Lifestyle 

Understanding “Good” vs. “Bad” Joint Pain, and When to See a Doctor

What to Know About Joint Pain: Types, Causes and Treatments

Pain is necessary for survival because it helps us heal, protects us, and tells us when something is wrong. However, it becomes a problem if it lingers for too long or causes us to stop moving. In fact, nearly half of Americans over the age of 50 experience such severe joint pain that negatively impact daily activities. Stanford researcher and physical therapist Corey Rovzar, PhD, DPT offers practical tips and some hope for those with chronic joint pain.

What is pain’s “working”?

The experience of pain begins with local tissue damage, such as from an injury or arthritis. This damage activates the nociceptor cells, which are sensory neurons that send “possible threat” signals to the spinal cord and the brain. The brain then interprets the stimulus as sensations such as hot or cold, achy or sharp. The brain also determines whether the stimulus is an actual threat and warrants an experience of pain. For example, if you have knee joint damage, the brain creates the sensation of pain to direct your attention to the knee so that you can address the “threat”. This process is called nociception.
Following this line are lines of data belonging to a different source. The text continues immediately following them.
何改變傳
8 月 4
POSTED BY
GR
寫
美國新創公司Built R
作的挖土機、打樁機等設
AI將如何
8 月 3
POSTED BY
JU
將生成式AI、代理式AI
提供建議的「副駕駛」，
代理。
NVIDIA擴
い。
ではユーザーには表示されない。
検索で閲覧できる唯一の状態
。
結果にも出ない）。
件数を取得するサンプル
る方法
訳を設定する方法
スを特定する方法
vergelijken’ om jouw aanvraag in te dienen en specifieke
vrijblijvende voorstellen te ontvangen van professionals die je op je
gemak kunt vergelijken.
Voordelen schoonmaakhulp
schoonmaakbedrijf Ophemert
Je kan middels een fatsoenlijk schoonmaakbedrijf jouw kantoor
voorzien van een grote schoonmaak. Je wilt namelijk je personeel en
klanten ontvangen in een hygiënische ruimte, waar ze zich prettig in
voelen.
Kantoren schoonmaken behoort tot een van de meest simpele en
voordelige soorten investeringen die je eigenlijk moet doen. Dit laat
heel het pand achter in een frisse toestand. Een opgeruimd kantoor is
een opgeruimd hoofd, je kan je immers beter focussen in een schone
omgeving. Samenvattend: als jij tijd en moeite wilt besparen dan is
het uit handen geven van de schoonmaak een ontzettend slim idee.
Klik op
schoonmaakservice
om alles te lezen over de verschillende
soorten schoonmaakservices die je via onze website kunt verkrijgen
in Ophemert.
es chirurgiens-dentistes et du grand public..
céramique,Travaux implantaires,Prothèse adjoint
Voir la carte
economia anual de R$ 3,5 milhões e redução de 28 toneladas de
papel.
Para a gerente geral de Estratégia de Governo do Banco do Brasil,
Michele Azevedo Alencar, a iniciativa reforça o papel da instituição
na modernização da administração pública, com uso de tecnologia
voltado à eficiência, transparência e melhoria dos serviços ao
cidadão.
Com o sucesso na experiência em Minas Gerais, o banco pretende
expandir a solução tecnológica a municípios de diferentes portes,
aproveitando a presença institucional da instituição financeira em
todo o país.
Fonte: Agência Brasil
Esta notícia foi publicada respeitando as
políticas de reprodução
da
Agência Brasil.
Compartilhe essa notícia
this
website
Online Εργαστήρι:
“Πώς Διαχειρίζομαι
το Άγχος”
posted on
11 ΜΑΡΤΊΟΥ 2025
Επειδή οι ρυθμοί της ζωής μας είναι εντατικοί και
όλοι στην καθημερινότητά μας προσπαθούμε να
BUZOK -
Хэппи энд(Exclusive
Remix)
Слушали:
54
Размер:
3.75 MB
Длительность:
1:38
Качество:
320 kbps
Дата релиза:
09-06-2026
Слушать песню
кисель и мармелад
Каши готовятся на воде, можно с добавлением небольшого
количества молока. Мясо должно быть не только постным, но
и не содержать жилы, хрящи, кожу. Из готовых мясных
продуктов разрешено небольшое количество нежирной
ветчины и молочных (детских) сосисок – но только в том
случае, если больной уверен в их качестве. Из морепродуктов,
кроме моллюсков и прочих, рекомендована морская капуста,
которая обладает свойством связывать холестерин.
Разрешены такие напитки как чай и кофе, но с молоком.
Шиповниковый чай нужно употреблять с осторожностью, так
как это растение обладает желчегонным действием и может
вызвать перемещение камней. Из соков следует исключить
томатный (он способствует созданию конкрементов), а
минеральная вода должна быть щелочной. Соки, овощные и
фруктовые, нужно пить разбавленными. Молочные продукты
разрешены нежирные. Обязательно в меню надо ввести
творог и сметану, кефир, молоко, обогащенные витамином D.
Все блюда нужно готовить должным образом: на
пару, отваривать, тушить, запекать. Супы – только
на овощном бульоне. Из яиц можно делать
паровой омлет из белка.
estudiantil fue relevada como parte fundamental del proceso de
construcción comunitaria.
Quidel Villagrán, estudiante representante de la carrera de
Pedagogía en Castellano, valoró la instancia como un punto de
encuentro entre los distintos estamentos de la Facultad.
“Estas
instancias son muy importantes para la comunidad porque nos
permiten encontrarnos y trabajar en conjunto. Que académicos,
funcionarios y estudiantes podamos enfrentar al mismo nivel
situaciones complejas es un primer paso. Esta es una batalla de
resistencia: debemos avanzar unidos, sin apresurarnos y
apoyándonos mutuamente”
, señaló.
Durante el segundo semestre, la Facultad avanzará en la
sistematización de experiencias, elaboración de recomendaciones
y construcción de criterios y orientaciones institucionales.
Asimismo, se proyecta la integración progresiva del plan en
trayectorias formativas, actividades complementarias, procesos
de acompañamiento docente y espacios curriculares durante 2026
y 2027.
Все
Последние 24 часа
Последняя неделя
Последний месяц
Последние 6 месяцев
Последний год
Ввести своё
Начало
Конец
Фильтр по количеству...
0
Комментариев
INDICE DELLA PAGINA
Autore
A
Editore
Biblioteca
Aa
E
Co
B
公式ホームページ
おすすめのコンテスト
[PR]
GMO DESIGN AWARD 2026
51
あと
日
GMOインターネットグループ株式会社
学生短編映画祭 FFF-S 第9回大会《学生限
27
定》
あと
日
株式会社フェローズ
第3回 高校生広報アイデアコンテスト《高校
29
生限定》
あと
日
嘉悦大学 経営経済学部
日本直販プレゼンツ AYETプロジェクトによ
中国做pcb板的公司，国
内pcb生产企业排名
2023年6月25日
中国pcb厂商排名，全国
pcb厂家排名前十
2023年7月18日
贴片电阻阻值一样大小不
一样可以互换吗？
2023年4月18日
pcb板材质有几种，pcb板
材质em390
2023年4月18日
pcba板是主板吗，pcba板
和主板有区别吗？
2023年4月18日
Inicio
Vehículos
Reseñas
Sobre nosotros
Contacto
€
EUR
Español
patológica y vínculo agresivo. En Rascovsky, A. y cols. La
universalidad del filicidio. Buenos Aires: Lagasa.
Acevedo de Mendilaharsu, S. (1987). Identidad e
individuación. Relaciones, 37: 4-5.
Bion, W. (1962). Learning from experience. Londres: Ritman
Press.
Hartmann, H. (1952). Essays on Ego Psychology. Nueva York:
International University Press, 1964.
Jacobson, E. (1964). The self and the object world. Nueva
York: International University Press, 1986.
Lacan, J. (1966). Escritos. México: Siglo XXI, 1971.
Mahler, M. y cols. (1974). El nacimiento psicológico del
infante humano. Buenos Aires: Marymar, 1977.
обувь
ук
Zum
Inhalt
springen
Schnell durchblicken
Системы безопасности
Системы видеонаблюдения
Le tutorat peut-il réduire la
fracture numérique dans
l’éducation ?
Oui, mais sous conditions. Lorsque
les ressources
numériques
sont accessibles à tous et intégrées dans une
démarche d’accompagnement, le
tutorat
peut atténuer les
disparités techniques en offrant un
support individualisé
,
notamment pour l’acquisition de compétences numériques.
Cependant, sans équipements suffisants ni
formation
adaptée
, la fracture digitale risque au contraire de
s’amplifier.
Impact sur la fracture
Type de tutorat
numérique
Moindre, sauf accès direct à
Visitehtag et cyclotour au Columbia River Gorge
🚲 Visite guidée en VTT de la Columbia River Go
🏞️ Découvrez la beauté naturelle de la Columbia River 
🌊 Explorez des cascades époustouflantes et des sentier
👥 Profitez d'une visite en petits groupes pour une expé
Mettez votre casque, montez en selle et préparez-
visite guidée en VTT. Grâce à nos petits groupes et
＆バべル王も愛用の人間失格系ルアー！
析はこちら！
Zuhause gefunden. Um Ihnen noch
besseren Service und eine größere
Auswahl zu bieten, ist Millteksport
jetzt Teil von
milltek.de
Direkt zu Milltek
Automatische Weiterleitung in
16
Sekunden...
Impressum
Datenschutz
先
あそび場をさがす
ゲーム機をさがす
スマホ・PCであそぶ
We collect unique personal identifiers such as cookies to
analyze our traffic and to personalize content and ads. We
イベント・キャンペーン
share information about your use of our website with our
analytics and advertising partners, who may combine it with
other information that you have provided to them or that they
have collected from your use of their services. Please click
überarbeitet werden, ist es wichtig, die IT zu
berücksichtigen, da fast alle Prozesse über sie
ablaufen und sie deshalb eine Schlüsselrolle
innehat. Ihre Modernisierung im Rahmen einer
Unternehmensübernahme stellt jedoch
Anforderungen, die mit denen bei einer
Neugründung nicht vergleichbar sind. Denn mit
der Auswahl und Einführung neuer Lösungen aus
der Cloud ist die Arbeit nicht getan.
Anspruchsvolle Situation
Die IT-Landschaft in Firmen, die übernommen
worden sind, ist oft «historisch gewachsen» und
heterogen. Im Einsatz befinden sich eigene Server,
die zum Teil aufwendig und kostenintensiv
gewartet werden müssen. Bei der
Since pain is processed in the brain, research shows that lifestyle behaviors influencing brain health, such as how you eat, sleep, and think, can shape the way you experience pain. Therefore, Dr. As a means of assisting in the reduction of their pain, Rovzar counsels her patients to adopt healthier ways of life. Pain can also be exacerbated by local inflammatory mediators, known as cytokines. In the short term, these inflammatory mediators guide the body to clear our damaged tissues and promote healing. However, when they are present for too long, they may contribute to ongoing joint damage, stiffness, and pain.

Even if an injury has healed, the experience of pain can persist, a phenomenon known as phantom pain. This condition is more common when the brain remains in a state of protection and stress and offers evidence that pain levels are influenced by more than just tissue damage and cytokines.

“Because pain is processed in the brain, the experience of pain is subjective,” says Dr. Rovzar. “We can look at someone’s spine imaging and think, ‘This picture looks terrible,’ but they might not have any pain at all. Conversely, someone with mild changes in the spine might be experiencing a lot of pain.”
How to Tell the Difference Between Pain That Is “Good” and “Bad” Whether you exercise on the weekends or train like a professional athlete, it’s important to know the difference between “good” pain that signals muscle growth and “bad” pain that may indicate harm.

“Good” Pain:

“Good” pain is generally described as dull, sore, or achy muscle discomfort during or following exercise. This pain typically reduces after stretching, soft tissue massage (e.g. foam rolling), and/or applying heat, and gradually subsides over the course of a few days.

It is normal to experience some pain and stiffness 24 to 48 hours after a workout when beginning a new training routine. DOMS, or delayed onset muscle soreness, is the name given to this occurrence. These symptoms are signs that you’re challenging your body appropriately and building muscle strength and endurance. Because stronger muscles are able to carry more of the load of our movements, reducing the strain on our joints, increased muscle mass frequently results in less joint pain.

“Bad” Pain:

“Bad” pain is described as sharp, stabbing, electric, or throbbing. In most cases, it comes on suddenly or during particular movements. “Bad” pain is more commonly felt in joints, bones, and tendons. Be aware of new “popping” or “clicking” sensations that appear suddenly with pain. Long-standing, painless clicking or cracking, however, is generally not a cause for concern.
If you experience these symptoms, stop the activity and rest, as they may signal injury or overuse. If the pain persists or worsens, consult a medical provider.

When to See a Doctor for Joint Pain

If you have any of the following symptoms: Pain is sharp, sudden, or intense, or accompanied by fever, nausea, swelling, warmth, or redness.
Pain occurs after a physical trauma or is associated with weakness or numbness.

longer than one to two weeks, gets worse over time, or keeps you from sleeping. When in doubt, consult your primary care physician or a local urgent care facility for their expert opinion.
According to Dr., “I definitely send them to see an orthopedist to rule out something major if someone has an acute injury and hasn’t had imaging.” Rovzar.

Overcoming the Fear of Pain

Pain is not always a sign of damage. Understanding your pain, tracking it over time, and safely staying active can be key parts of long-term relief from joint pain.
As medicine continues to evolve, so do the treatments for pain. The way we deal with pain has changed thanks to various non-surgical treatments like local nerve blocks and injections into joints. Also, strong evidence is emerging that supports the use of lifestyle treatments, which not only offer benefits for pain but can also enhance overall health and quality of life.